» **Data for the task**:
======
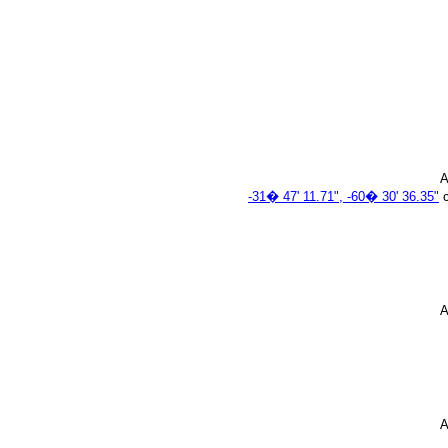
A
-31� 47' 11.71", -60� 30' 36.35"
c
A
A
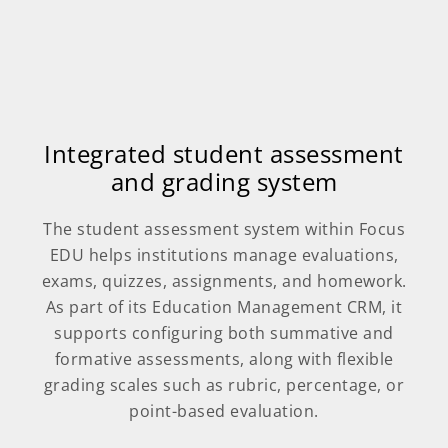
Integrated student assessment
and grading system
The student assessment system within Focus
EDU helps institutions manage evaluations,
exams, quizzes, assignments, and homework.
As part of its Education Management CRM, it
supports configuring both summative and
formative assessments, along with flexible
grading scales such as rubric, percentage, or
point-based evaluation.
======
» **Task**: If a line of the listing above contains "grading", pick it out and copy it.

» **Task solution**:
and grading system
grading scales such as rubric, percentage, or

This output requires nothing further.